Exercise requirements:
Set down, character for character, everything in the records below from the line holding "(a) (b) 5 μm" down to the line holding "Figure 4. (a)", and no other line.

Source material:
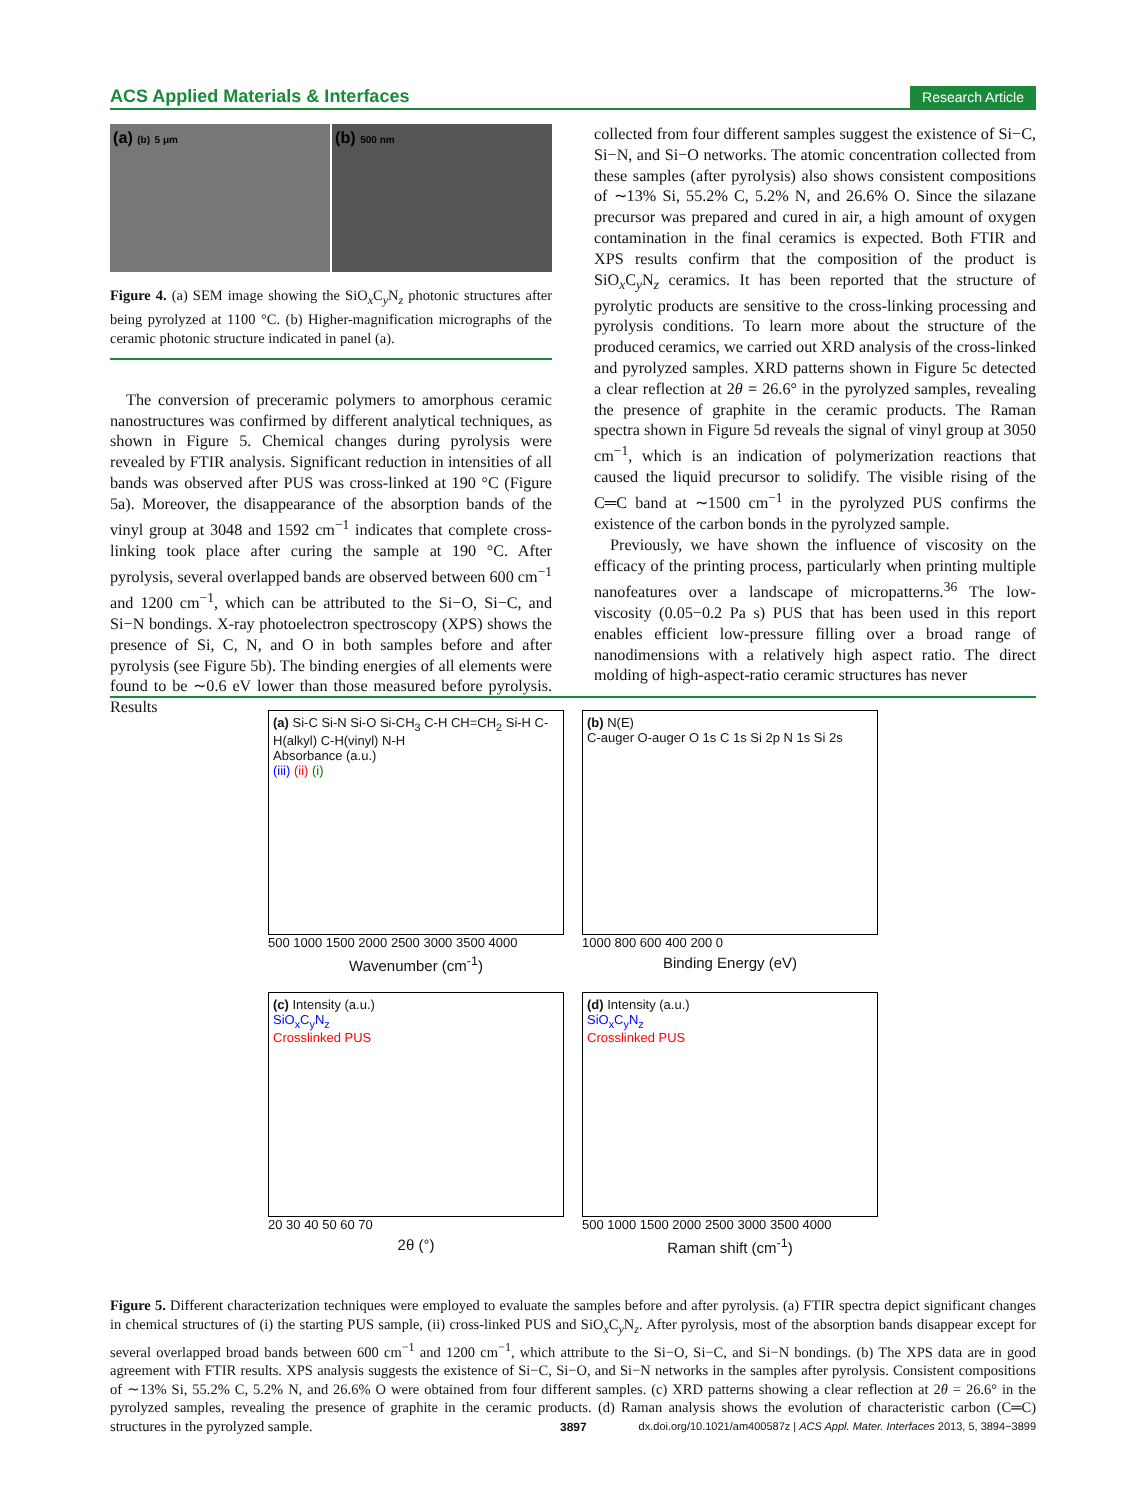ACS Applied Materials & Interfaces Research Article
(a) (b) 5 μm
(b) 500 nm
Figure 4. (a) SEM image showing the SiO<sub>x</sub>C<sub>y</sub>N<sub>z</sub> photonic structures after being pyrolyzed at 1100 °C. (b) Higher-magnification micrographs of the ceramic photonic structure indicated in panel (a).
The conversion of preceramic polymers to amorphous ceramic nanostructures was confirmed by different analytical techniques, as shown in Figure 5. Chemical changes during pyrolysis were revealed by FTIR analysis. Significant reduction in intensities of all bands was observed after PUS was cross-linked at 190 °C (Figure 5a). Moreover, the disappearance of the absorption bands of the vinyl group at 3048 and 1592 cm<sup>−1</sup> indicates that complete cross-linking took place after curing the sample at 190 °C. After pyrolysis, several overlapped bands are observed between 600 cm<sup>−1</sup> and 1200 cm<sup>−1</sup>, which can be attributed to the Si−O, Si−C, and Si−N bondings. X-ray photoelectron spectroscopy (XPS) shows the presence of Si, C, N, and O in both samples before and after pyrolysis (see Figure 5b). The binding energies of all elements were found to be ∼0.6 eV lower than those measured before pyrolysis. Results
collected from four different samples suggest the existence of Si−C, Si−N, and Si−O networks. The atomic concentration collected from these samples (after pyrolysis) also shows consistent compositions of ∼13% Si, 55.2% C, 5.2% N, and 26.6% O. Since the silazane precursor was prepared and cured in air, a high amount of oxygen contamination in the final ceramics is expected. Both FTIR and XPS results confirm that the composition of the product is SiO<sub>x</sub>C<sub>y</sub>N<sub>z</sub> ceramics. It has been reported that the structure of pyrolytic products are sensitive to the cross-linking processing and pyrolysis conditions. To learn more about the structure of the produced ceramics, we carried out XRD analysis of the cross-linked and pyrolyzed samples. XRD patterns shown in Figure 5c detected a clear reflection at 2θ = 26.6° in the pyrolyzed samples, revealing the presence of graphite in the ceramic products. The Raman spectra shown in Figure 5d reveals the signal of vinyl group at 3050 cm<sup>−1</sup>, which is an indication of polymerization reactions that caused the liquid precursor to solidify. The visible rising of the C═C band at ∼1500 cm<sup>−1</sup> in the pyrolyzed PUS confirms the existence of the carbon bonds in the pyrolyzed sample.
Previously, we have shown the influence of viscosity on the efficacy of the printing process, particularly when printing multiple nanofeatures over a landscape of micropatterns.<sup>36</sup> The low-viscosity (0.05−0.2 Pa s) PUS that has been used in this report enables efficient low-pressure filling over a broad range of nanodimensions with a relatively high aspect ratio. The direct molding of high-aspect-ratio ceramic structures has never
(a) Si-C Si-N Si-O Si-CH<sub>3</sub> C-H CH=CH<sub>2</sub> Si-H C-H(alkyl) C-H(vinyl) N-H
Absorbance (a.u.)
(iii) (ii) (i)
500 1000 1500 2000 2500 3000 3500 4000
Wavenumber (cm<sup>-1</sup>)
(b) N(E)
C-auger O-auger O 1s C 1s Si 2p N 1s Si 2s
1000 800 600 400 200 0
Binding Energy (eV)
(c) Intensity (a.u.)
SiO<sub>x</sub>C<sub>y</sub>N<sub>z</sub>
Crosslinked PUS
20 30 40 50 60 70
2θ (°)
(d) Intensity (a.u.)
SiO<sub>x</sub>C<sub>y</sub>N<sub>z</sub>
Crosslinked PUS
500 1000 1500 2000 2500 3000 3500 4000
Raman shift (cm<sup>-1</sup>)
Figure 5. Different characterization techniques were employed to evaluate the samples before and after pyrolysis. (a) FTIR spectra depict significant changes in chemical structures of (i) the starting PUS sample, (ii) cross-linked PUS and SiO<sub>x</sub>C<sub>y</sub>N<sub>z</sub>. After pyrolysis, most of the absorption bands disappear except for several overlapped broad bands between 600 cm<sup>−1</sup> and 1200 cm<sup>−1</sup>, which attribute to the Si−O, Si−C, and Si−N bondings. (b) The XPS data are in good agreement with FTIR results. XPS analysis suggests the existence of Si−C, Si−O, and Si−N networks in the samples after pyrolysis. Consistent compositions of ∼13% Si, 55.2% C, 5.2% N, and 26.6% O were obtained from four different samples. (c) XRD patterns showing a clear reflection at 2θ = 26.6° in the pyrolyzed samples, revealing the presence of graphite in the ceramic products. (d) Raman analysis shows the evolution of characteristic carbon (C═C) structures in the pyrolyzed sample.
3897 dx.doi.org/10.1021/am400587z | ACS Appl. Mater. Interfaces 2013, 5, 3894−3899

Written response:
(a) (b) 5 μm
(b) 500 nm
Figure 4. (a) SEM image showing the SiO<sub>x</sub>C<sub>y</sub>N<sub>z</sub> photonic structures after being pyrolyzed at 1100 °C. (b) Higher-magnification micrographs of the ceramic photonic structure indicated in panel (a).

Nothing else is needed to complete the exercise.